Articles | Volume 14, issue 7
Research article
03 Apr 2014
Research article |  | 03 Apr 2014

Source apportionment of PM10 in a north-western Europe regional urban background site (Lens, France) using positive matrix factorization and including primary biogenic emissions

A. Waked, O. Favez, L. Y. Alleman, C. Piot, J.-E. Petit, T. Delaunay, E. Verlinden, B. Golly, J.-L. Besombes, J.-L. Jaffrezo, and E. Leoz-Garziandia

Abstract. In this work, the source of ambient particulate matter (PM10) collected over a one-year period at an urban background site in Lens (France) was determined and investigated using a positive matrix factorization receptor model (US EPA PMF v3.0). In addition, a potential source contribution function (PSCF) was performed by means of the Hybrid Single-Particle Lagrangian Integrated Trajectory (Hysplit) v4.9 model to assess prevailing geographical origins of the identified sources. A selective iteration process was followed for the qualification of the more robust and meaningful PMF solution. Components measured and used in the PMF included inorganic and organic species: soluble ionic species, trace elements, elemental carbon (EC), sugar alcohols, sugar anhydride, and organic carbon (OC). The mean PM10 concentration measured from March 2011 to March 2012 was about 21 μg m−3 with typically OM, nitrate and sulfate contributing to most of the mass and accounting respectively for 5.8, 4.5 and 2.3 μg m−3 on a yearly basis. Accordingly, PMF outputs showed that the main emission sources were (in decreasing order of contribution) secondary inorganic aerosols (28% of the total PM10 mass), aged marine emissions (19%), with probably predominant contribution of shipping activities, biomass burning (13%), mineral dust (13%), primary biogenic emissions (9%), fresh sea salts (8%), primary traffic emissions (6%) and heavy oil combustion (4%). Significant temporal variations were observed for most of the identified sources. In particular, biomass burning emissions were negligible in summer but responsible for about 25% of total PM10 and 50% of total OC in wintertime. Conversely, primary biogenic emissions were found to be negligible in winter but to represent about 20% of total PM10 and 40% of total OC in summer. The latter result calls for more investigations of primary biogenic aerosols using source apportionment studies, which quite usually disregard this type of source. This study further underlines the major influence of secondary processes during daily threshold exceedances. Finally, apparent discrepancies that could be generally observed between filter-based studies (such as the present one) and aerosol mass spectrometer-based PMF analyses (organic fractions) are also discussed.

## Given records

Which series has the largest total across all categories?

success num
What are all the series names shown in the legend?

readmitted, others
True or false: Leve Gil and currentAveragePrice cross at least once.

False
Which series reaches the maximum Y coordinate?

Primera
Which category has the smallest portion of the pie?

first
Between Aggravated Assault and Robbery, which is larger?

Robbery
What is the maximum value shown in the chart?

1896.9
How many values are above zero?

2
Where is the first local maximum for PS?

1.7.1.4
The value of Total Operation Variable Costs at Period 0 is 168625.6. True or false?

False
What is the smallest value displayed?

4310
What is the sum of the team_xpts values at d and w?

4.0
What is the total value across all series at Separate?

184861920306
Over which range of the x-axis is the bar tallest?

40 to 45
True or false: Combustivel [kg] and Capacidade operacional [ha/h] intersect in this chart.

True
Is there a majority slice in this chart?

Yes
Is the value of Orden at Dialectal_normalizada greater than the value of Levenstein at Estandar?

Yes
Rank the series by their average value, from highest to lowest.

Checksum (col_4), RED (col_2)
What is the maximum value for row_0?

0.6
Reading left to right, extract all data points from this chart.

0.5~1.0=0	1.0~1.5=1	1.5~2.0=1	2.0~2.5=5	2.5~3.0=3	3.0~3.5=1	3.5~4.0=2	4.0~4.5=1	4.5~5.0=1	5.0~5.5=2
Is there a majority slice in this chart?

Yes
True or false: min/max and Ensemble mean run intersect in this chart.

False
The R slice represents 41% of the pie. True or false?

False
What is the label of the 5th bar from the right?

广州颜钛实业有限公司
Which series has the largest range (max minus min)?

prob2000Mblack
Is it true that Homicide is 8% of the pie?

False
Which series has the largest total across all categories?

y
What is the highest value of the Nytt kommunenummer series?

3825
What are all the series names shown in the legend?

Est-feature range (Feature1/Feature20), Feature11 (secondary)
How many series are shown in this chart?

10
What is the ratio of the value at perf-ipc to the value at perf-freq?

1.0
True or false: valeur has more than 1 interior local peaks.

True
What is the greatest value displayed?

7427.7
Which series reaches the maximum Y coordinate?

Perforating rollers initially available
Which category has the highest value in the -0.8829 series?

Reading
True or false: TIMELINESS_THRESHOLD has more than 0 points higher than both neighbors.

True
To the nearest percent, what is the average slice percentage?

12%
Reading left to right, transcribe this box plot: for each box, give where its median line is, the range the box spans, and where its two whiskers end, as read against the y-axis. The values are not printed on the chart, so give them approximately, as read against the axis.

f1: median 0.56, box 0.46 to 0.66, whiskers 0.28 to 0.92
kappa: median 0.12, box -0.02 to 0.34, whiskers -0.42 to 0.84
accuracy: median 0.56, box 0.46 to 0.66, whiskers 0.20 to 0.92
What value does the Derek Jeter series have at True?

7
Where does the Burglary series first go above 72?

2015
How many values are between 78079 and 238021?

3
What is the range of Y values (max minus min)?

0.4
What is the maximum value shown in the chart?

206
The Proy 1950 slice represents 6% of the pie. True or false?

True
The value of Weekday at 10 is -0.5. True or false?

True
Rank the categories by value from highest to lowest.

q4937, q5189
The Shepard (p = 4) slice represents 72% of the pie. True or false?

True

## Task brief
In the abstract about PM10 sources in Lens, which emission source made the largest contribution to total PM10 mass, and what share did it account for?

## Output of the task
Secondary inorganic aerosols, at 28% of the total PM10 mass.